今は亡きセンサーネットワーク向けRTOS「Nano-RK」はカーネルを持たない:リアルタイムOS列伝(37)(3/3 ページ)
IoT(モノのインターネット)市場が拡大する中で、エッジ側の機器制御で重要な役割を果たすことが期待されているリアルタイムOS(RTOS)について解説する本連載。第37回は、現在は入手がほぼ不可能になってしまった「Nano-RK」を取り上げる。
電池寿命を確保する仕組み
もう1つ特徴を挙げるとすれば、Reservation機能であろう(図6)。これは要するにCPU/ネットワーク/センサーに対して、利用できるエネルギー量(要するに電池寿命から逆算した実行可能時間)を割り当てる形で電池寿命を確保するという仕組みだ。
図6 送信がめちゃくちゃ多いNode Bの電池寿命はわずか3.5日だが、それにつながるdとかeは受信頻度をReservationに基づいて制限することで、電池寿命を延ばすことができる[クリックで拡大] 出所:CMU
もちろんそのバーターというか、制限はいろいろとある(図7)。いわゆるカーネルに相当するものはなく、Abstractionsで提供されるSchedulerで制御しているので、安全性は非常に低いというか、お行儀のよいアプリケーションしか動かせないし、MMUすらない(何しろAVR8だ)から、うっかりメモリを使い切って暴走などの危険性もある(その場合はソフトウェアベースのWatchdogのおかげで自動リセットで元に戻るから、ある意味安全ではあるが)。
図7 先に「マルチタスク対応Abstractions」と書いたのは、そもそもカーネルに当たるものが存在しないからだ。強いて言えば、Nano-RK全体がカーネルというべきだろうか[クリックで拡大] 出所:CMU
シングルタスクのRTOSよりオーバーヘッドが大きいのは当然で、その代わりネットワーク処理などを別タスクに分離しやすいので、それだけプログラミングが容易になることを考えれば許容範囲だと思う。しかし、保護機能が一切ないのは商用向けとしては致命的で、あくまで研究プロジェクト用のRTOSだから許容されている面はあると思う。
Nano-RKはオープンソースとしてソースコードがDual Licensing Modelで提供されており(このDual License、Trolltechが提供していた「Qt」のライセンスにならった、というあたりがいろいろ突っ込みを入れたいところではあるが)、2011年位までは活発に活動があった。

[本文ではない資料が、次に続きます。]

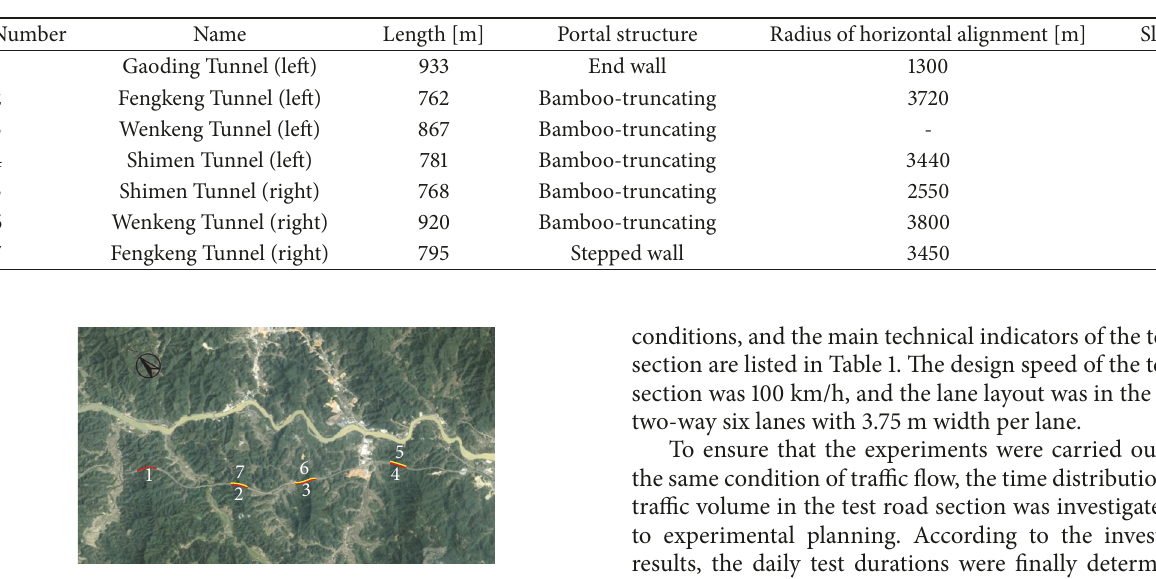
Table 1: Information of test tunnels.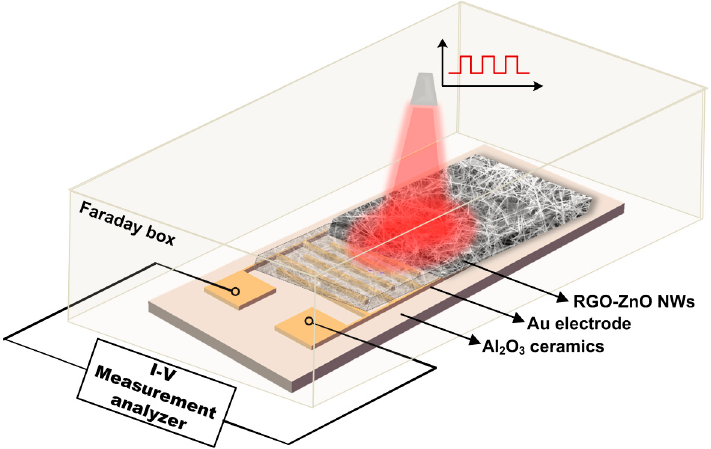
Figure 7. Schematic structure of RGO/ZNWs-based UV photodetectors and its measurement system.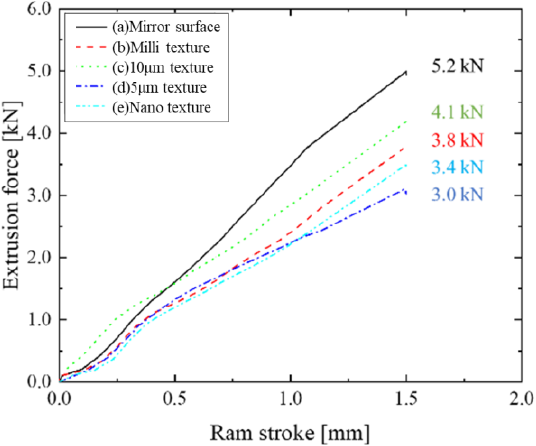
Figure 4. Extrusion force – ram stroke curve in each punch.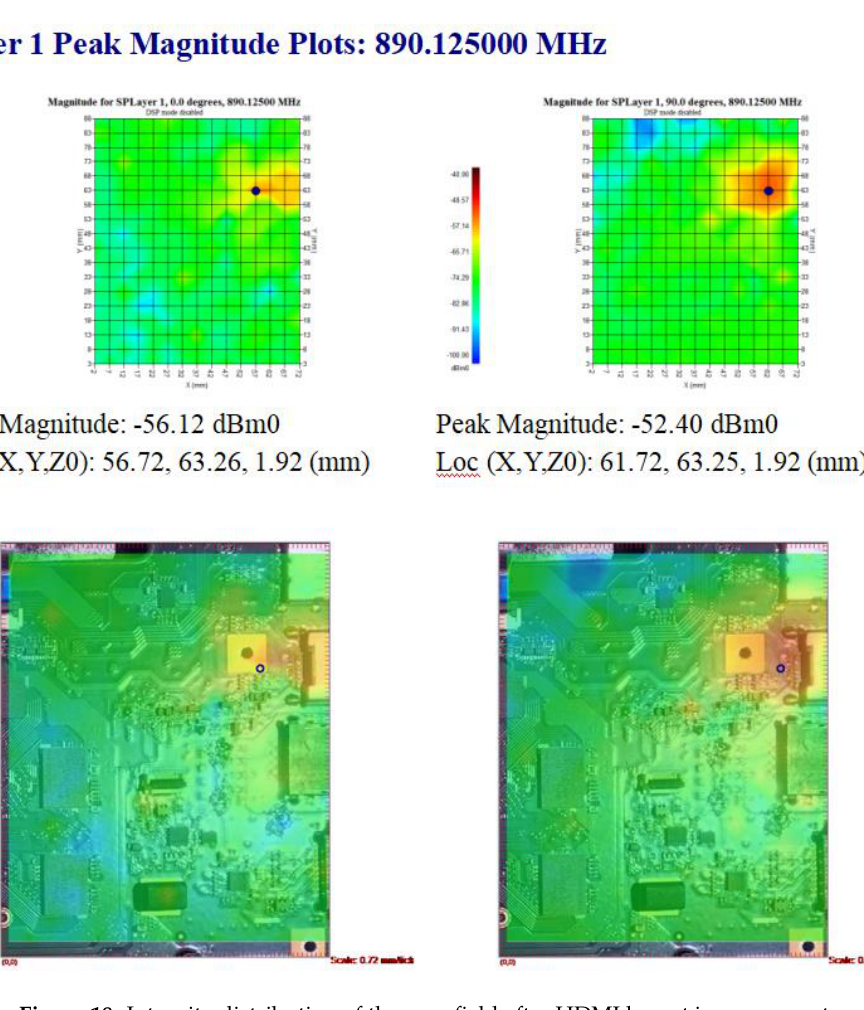
Table 2. EMI measurement data after HDMI layout improvement.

FireFlyプロジェクトの論文ページは2007年までで終わっているが、2008〜2011年にもNano-RKそのものやNano-RKを利用した論文が出ているし、2020年には“Applications of Nano-RK in Internet of Things (IoT)”という論文が上がっている。

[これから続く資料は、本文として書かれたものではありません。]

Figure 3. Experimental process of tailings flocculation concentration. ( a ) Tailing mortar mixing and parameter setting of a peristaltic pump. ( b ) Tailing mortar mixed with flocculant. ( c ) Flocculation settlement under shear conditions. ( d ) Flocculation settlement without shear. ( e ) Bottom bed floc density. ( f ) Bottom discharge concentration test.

ただし、FireFlyプロジェクトそのものが2007年あたりで一段落したようで(FireFlyプロジェクトそのものを、先述したxLabが現在メンテナンスしているもよう)、そうなるとNano-RKも必然的にフェーズアウトしてゆく運命にあるのは致し方ない。こんなWebサイトが存在する程度にはNano-RKの知名度が高かったことを考えるとちょっと残念ではあるのだが。